它是一个错误吗?为什么 CompletionStage 在计算内部任务时会保留线程 1?正如您所指出的,这不是一个错误,因为文档非常模糊,并且不承诺以任何特定顺序释放线程。另外,请注意 Thread1 将用于then*()CompletableFuture 的任何后续方法。考虑以下:
ExecutorService e = loggingExecutor(2);
CompletableFuture.completedFuture(true)
.thenComposeAsync(inner(e), e)
.thenRun(() -> System.err.println(Thread.currentThread().getName()
+ ": All done"))
.join();
e.shutdown();
/*
Executor beginning task on thread: pool-1-thread-1
pool-1-thread-1: About to enqueue task
pool-1-thread-1: Task enqueued
Executor beginning task on thread: pool-1-thread-2
pool-1-thread-2: Inner task
Executor finishing task on thread: pool-1-thread-2
pool-1-thread-1: All done
Executor finishing task on thread: pool-1-thread-1
*/
如您所见,.thenRun(...) 在线程 1 上执行。我相信这与 CompletableFuture 的其他 *Async(... , Executor exec) 方法一致。

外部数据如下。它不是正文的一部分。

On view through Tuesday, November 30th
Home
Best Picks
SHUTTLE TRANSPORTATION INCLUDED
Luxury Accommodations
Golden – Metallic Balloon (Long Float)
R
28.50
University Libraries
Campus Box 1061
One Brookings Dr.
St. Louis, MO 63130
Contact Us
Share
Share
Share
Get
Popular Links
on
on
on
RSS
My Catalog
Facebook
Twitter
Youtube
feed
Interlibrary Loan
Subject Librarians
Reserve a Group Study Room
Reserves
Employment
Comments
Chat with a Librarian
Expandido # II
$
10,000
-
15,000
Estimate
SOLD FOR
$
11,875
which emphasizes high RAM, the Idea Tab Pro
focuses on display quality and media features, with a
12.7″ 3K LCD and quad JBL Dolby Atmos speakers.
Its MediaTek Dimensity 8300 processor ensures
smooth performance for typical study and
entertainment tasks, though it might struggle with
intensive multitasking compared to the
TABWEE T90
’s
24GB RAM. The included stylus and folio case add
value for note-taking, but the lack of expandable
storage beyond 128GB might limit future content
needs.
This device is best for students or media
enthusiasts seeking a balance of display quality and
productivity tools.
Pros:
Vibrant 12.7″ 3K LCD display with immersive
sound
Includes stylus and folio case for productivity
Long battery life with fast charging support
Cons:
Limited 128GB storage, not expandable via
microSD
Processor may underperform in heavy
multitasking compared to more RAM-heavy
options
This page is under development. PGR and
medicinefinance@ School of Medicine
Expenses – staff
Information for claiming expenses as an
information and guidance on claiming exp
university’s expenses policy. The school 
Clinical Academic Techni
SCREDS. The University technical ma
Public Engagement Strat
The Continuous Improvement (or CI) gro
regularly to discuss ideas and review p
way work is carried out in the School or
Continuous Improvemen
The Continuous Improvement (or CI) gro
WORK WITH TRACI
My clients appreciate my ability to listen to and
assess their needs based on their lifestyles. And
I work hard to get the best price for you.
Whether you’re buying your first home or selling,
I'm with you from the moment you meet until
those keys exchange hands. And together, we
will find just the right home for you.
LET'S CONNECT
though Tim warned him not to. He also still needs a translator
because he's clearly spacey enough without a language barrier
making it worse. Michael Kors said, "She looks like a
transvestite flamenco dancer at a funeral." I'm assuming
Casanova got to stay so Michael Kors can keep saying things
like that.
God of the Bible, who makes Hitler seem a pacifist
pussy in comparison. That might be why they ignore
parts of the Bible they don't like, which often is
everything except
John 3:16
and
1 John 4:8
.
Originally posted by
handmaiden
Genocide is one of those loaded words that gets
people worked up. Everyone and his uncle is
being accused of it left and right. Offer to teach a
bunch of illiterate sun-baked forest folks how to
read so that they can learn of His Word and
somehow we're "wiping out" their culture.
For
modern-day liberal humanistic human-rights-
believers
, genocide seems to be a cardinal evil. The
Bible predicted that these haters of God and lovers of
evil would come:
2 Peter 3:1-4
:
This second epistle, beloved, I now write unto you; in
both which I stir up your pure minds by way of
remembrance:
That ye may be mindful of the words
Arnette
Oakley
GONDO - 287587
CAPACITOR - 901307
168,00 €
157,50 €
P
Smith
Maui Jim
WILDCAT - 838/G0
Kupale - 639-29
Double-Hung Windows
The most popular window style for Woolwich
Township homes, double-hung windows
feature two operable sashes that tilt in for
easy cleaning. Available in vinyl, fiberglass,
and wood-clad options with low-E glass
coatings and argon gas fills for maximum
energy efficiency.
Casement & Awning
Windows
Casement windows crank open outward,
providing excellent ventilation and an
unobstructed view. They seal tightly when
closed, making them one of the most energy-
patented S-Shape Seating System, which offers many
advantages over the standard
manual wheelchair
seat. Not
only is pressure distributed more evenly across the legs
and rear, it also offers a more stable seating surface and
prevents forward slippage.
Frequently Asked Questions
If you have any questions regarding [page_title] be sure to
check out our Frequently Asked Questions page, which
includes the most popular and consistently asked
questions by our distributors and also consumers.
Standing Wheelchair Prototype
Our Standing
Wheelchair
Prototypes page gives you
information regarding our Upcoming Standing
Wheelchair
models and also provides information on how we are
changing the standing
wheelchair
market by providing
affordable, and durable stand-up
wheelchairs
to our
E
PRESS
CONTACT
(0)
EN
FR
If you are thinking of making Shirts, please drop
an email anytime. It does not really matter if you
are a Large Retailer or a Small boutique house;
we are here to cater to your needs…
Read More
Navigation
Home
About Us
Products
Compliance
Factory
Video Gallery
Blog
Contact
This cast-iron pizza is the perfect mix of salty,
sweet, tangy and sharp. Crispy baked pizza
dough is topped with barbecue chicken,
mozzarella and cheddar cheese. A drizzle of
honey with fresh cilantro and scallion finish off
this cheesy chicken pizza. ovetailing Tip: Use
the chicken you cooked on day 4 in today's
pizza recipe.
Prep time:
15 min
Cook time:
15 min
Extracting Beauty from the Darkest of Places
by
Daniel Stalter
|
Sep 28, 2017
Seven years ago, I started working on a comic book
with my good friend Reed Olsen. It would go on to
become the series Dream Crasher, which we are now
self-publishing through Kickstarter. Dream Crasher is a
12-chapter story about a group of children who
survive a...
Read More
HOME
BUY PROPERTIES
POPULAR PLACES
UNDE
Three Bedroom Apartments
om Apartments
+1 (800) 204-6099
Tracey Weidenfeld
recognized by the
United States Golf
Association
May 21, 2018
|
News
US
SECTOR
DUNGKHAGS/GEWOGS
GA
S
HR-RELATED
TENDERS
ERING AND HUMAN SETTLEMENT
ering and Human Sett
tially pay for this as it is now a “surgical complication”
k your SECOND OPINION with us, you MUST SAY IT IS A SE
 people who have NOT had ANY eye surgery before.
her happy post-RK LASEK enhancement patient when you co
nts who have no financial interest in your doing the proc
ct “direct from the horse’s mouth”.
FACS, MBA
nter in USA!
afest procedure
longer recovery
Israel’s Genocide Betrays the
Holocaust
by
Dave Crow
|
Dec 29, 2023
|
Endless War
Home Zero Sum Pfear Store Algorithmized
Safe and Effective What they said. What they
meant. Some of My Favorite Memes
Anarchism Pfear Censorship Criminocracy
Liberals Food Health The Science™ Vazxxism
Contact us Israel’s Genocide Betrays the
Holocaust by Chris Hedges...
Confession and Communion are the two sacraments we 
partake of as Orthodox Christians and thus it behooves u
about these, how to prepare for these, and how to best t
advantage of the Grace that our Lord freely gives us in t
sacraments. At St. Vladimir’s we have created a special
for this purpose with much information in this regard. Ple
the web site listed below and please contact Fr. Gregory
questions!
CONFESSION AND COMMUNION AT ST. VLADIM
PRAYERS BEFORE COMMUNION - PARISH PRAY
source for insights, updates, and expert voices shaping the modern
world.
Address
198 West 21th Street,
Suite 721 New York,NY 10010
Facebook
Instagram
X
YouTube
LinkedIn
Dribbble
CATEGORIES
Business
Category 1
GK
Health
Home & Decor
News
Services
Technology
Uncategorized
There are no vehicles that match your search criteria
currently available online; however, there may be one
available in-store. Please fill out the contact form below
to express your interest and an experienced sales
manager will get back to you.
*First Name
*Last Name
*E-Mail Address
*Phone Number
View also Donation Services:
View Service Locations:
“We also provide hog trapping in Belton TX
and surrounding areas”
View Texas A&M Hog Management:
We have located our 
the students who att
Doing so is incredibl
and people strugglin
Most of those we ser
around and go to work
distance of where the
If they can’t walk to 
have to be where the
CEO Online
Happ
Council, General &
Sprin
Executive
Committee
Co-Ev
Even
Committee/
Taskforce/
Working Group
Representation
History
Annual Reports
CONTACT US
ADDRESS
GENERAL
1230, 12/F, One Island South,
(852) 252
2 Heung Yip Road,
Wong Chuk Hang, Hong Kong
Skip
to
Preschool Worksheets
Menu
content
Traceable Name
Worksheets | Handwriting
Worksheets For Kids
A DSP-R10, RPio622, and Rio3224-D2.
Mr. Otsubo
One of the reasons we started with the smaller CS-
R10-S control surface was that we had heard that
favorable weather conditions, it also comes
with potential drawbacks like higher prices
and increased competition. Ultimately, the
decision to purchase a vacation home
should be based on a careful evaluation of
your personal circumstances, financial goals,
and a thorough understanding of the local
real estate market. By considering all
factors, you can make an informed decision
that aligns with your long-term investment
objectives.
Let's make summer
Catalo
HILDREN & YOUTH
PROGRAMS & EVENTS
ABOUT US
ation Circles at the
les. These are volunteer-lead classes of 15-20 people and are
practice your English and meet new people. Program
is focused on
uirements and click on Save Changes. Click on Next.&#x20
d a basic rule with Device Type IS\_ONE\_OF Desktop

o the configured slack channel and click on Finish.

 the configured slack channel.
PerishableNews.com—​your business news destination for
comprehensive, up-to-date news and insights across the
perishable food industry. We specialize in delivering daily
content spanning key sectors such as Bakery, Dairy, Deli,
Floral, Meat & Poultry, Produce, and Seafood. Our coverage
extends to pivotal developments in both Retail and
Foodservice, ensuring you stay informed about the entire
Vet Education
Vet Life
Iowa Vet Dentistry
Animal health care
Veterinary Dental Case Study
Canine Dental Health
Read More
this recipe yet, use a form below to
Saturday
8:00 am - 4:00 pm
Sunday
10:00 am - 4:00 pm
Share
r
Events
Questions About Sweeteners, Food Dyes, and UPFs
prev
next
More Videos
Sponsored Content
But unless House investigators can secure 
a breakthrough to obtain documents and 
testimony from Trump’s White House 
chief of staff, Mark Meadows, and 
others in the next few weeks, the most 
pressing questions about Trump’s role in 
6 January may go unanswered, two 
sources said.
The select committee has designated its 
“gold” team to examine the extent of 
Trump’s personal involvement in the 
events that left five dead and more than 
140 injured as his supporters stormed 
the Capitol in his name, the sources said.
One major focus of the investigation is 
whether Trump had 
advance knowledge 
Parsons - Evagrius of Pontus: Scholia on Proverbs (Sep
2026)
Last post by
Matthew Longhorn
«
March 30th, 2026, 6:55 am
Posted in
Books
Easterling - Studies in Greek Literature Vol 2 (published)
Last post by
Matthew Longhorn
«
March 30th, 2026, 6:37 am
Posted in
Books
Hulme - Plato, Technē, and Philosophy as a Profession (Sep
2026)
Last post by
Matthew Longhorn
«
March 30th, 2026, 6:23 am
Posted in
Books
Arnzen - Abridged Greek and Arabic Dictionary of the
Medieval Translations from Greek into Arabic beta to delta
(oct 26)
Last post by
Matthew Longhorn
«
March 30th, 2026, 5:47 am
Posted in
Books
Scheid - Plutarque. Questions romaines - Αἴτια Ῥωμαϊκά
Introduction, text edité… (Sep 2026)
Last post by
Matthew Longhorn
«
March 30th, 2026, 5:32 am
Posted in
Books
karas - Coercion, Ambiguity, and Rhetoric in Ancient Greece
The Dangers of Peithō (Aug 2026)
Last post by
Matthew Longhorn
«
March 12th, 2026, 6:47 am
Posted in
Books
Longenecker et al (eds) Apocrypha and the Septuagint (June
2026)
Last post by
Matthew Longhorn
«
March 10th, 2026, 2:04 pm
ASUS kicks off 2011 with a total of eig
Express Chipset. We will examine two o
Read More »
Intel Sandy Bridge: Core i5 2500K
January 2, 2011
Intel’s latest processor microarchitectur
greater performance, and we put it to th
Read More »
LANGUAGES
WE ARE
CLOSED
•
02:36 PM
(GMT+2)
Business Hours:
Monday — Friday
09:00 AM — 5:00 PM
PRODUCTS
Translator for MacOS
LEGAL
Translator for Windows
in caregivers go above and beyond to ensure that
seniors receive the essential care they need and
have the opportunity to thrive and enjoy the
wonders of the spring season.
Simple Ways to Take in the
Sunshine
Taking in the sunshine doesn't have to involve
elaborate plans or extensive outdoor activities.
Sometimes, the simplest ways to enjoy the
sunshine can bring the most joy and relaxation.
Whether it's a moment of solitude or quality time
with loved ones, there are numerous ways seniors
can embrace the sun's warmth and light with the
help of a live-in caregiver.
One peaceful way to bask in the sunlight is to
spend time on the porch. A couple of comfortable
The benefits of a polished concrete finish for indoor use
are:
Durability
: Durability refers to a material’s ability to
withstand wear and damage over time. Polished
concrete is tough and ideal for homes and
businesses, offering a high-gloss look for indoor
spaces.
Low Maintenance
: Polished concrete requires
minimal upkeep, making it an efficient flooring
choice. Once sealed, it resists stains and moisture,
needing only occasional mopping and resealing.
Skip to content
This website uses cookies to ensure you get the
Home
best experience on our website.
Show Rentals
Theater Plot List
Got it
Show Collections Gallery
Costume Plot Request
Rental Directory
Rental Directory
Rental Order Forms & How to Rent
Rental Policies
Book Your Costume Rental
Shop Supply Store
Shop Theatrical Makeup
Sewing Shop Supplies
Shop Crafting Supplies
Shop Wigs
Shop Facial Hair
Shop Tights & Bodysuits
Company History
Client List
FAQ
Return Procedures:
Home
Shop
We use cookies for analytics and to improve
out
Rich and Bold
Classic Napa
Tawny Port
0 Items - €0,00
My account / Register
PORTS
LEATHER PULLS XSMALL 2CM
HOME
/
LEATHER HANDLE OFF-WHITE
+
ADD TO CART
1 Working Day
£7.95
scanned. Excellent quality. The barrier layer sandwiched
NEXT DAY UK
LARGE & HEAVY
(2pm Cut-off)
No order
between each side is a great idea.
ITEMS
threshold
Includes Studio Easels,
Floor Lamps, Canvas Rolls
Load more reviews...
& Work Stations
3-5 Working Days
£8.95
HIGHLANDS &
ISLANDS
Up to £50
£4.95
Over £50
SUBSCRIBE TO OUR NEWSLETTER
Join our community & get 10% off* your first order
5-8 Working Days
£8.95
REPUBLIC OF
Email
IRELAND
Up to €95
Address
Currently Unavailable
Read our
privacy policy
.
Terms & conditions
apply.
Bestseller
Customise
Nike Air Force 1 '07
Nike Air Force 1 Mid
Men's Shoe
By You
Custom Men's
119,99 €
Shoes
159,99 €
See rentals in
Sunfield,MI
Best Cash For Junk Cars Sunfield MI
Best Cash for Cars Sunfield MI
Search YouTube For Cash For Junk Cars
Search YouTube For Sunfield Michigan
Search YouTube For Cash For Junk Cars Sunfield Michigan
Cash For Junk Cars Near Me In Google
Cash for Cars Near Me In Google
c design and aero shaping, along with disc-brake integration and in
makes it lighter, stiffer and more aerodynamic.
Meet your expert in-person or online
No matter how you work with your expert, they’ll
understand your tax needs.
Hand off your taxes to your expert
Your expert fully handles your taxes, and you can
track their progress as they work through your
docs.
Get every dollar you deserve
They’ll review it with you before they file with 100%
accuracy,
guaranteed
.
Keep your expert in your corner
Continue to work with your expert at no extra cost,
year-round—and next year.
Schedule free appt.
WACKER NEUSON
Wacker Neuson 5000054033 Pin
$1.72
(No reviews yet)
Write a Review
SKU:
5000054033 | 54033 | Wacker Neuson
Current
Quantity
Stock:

但是,如果您想将 的功能拆分thenComposeAsync为 2 个单独可控的步骤,而不是将其留给 API 来处理线程怎么办?你可以这样做:
ExecutorService e = loggingExecutor(1);
completedFuture(true)
.thenApplyAsync(inner(e), e) // do the async part first
.thenCompose(x -> x) // compose separately
.thenRun(() -> System.err.println(Thread.currentThread().getName()
+ ": All done"))
.join();
e.shutdown();
一切都将在 1 个线程上运行良好,没有死锁。
总之,正如您所说,这种行为是不直观的吗?我不知道。我无法想象为什么thenComposeAsync甚至存在。如果一个方法返回CompletableFuture,它不应该阻塞,也不应该有理由异步调用它。